Film honours Britain’s first black footballer Arthur Wharton

A FILM about Britain’s first black footballer which was shot in the region has gone on show.

A FILM about Britain’s first black footballer which was shot in the region has gone on show.

The Rise of the North Star – a 10-minute film – is a reflection of Arthur Wharton’s time in the North East and has been seen by Football Association guests and students from Durham Johnston School this week.

In 1884, aged 19, Arthur moved from Ghana to the North East to train as a Methodist preacher at Cleveland College, Darlington.

His sporting prowess was spotted at Darlington Football Club, where he was selected to play as goalkeeper.

Arthur became the first black professional footballer in Britain.

In 1885/86 season, while still a Darlington player, Arthur was selected for the prestigious Newcastle and District team. At that time it was the best in the city and far superior to the West End and East End sides which later combined to form Newcastle United. He later played for Preston North End, Sheffield United and Rotherham United.
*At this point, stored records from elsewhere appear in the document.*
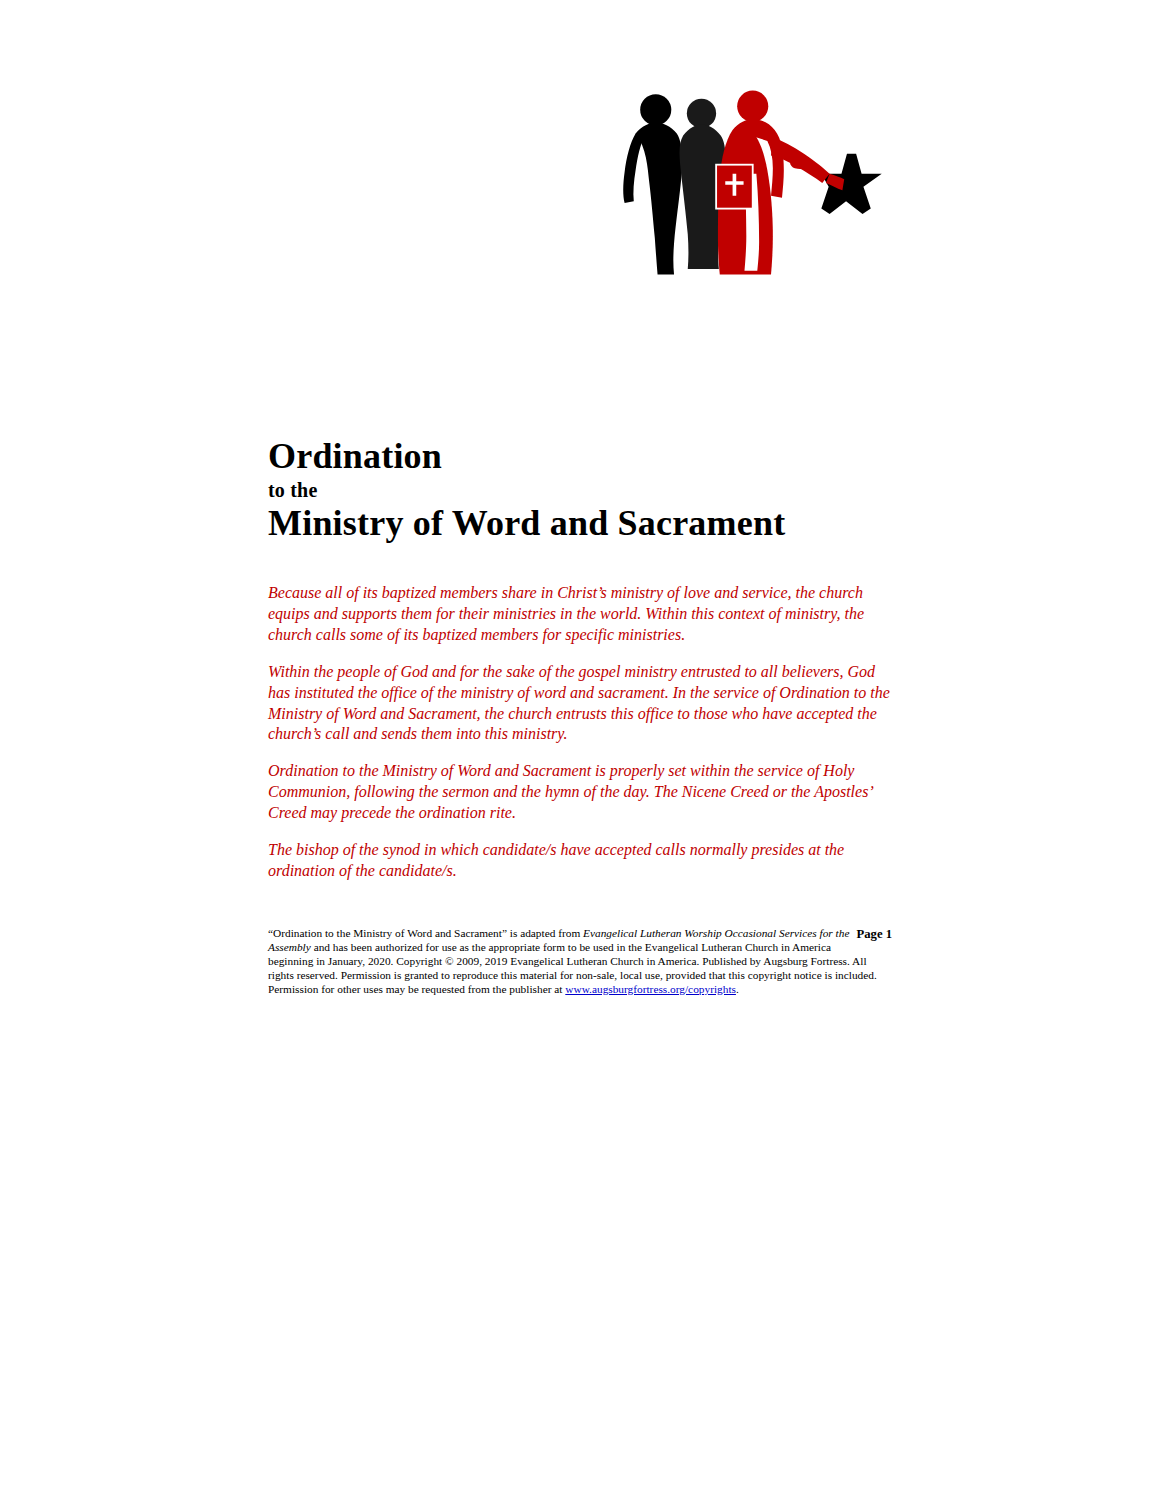Ordination to the Ministry of Word and Sacrament
Because all of its baptized members share in Christ’s ministry of love and service, the church equips and supports them for their ministries in the world. Within this context of ministry, the church calls some of its baptized members for specific ministries.
Within the people of God and for the sake of the gospel ministry entrusted to all believers, God has instituted the office of the ministry of word and sacrament. In the service of Ordination to the Ministry of Word and Sacrament, the church entrusts this office to those who have accepted the church’s call and sends them into this ministry.
Ordination to the Ministry of Word and Sacrament is properly set within the service of Holy Communion, following the sermon and the hymn of the day. The Nicene Creed or the Apostles’ Creed may precede the ordination rite.
The bishop of the synod in which candidate/s have accepted calls normally presides at the ordination of the candidate/s.
Page 1“Ordination to the Ministry of Word and Sacrament” is adapted from Evangelical Lutheran Worship Occasional Services for the Assembly and has been authorized for use as the appropriate form to be used in the Evangelical Lutheran Church in America beginning in January, 2020. Copyright © 2009, 2019 Evangelical Lutheran Church in America. Published by Augsburg Fortress. All rights reserved. Permission is granted to reproduce this material for non-sale, local use, provided that this copyright notice is included. Permission for other uses may be requested from the publisher at www.augsburgfortress.org/copyrights.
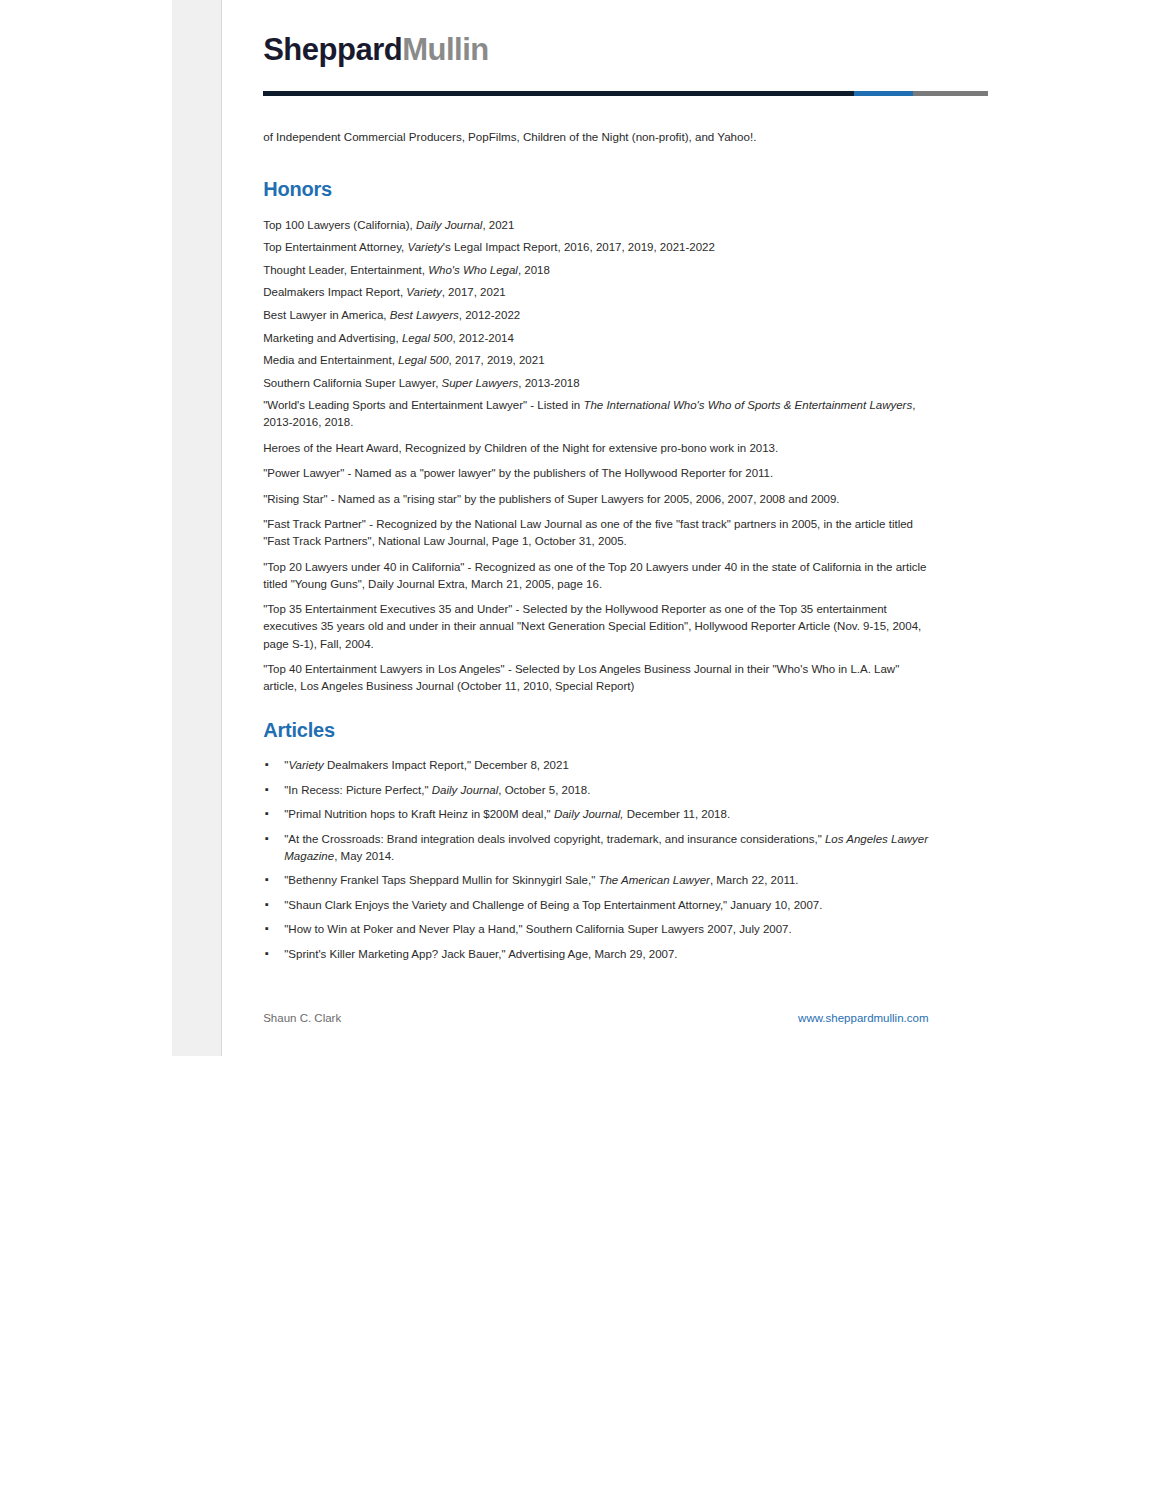SheppardMullin
of Independent Commercial Producers, PopFilms, Children of the Night (non-profit), and Yahoo!.
Honors
Top 100 Lawyers (California), Daily Journal, 2021
Top Entertainment Attorney, Variety's Legal Impact Report, 2016, 2017, 2019, 2021-2022
Thought Leader, Entertainment, Who's Who Legal, 2018
Dealmakers Impact Report, Variety, 2017, 2021
Best Lawyer in America, Best Lawyers, 2012-2022
Marketing and Advertising, Legal 500, 2012-2014
Media and Entertainment, Legal 500, 2017, 2019, 2021
Southern California Super Lawyer, Super Lawyers, 2013-2018
"World's Leading Sports and Entertainment Lawyer" - Listed in The International Who's Who of Sports & Entertainment Lawyers, 2013-2016, 2018.
Heroes of the Heart Award, Recognized by Children of the Night for extensive pro-bono work in 2013.
"Power Lawyer" - Named as a "power lawyer" by the publishers of The Hollywood Reporter for 2011.
"Rising Star" - Named as a "rising star" by the publishers of Super Lawyers for 2005, 2006, 2007, 2008 and 2009.
"Fast Track Partner" - Recognized by the National Law Journal as one of the five "fast track" partners in 2005, in the article titled "Fast Track Partners", National Law Journal, Page 1, October 31, 2005.
"Top 20 Lawyers under 40 in California" - Recognized as one of the Top 20 Lawyers under 40 in the state of California in the article titled "Young Guns", Daily Journal Extra, March 21, 2005, page 16.
"Top 35 Entertainment Executives 35 and Under" - Selected by the Hollywood Reporter as one of the Top 35 entertainment executives 35 years old and under in their annual "Next Generation Special Edition", Hollywood Reporter Article (Nov. 9-15, 2004, page S-1), Fall, 2004.
"Top 40 Entertainment Lawyers in Los Angeles" - Selected by Los Angeles Business Journal in their "Who's Who in L.A. Law" article, Los Angeles Business Journal (October 11, 2010, Special Report)
Articles
"Variety Dealmakers Impact Report," December 8, 2021
"In Recess: Picture Perfect," Daily Journal, October 5, 2018.
"Primal Nutrition hops to Kraft Heinz in $200M deal," Daily Journal, December 11, 2018.
"At the Crossroads: Brand integration deals involved copyright, trademark, and insurance considerations," Los Angeles Lawyer Magazine, May 2014.
"Bethenny Frankel Taps Sheppard Mullin for Skinnygirl Sale," The American Lawyer, March 22, 2011.
"Shaun Clark Enjoys the Variety and Challenge of Being a Top Entertainment Attorney," January 10, 2007.
"How to Win at Poker and Never Play a Hand," Southern California Super Lawyers 2007, July 2007.
"Sprint's Killer Marketing App? Jack Bauer," Advertising Age, March 29, 2007.
Shaun C. Clark
www.sheppardmullin.com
But he excelled at any sport he tried, even setting a record time for cycling between Preston and Blackburn in 1887.

In 1886 Arthur became the fastest man in Britain winning the Amateur Athletics Association national 100 yards champion at Stamford Bridge, London – the first time the trophy was won by a Northerner.

Mike Tweddle, a quarry inspector from Darlington, has directed the film about Wharton’s early career for PER Productions.

Darlington Railway Museum and Carmel College playing fields were used as the backdrop for the film with Phil Haymer, a Darlington Borough Council events officer, playing the leading role.

Arthur Wharton, the first black professional footballer in Britain at Darlington.

Mr Tweddle said: “It cost only £250 to make and only two days to complete but a lot of hard work went into the project. We were going to use a local football club but we had to look elsewhere as they were hosting a wild west convention.

“We ended up at a school playing field but that, to my mind, made it more authentic. It is an amazing story but also a sad one as he ended up destitute.”

Shaun Campbell, who set up the Arthur Wharton foundation, was thrilled with the result. He said: “I found the film quite moving. Maybe that was because it involved local people using local resources.

“It was made on an extremely low budget yet the passion and commitment involved was a wonderful testament to Arthur Wharton. The mood and the theme of the film was just right. It did feel as if it was set in the correct time frame. They did a very good job in that respect.”

Arthur Wharton was buried in an unmarked grave before the organisation Football Unites Racism Divides (FURD) provided funds for a headstone.

His granddaughter Sheila Leeson was a guest of honour at Wembley in March when England played Ghana and a statue has been commissioned for his adopted home town of Darlington after The FA donated £20,000 to the project.

In 2003 he was inducted into the English Football Hall of Fame in recognition of the impact he made on the game. The film with its anti-racism theme will be distributed to schools, community groups and football clubs.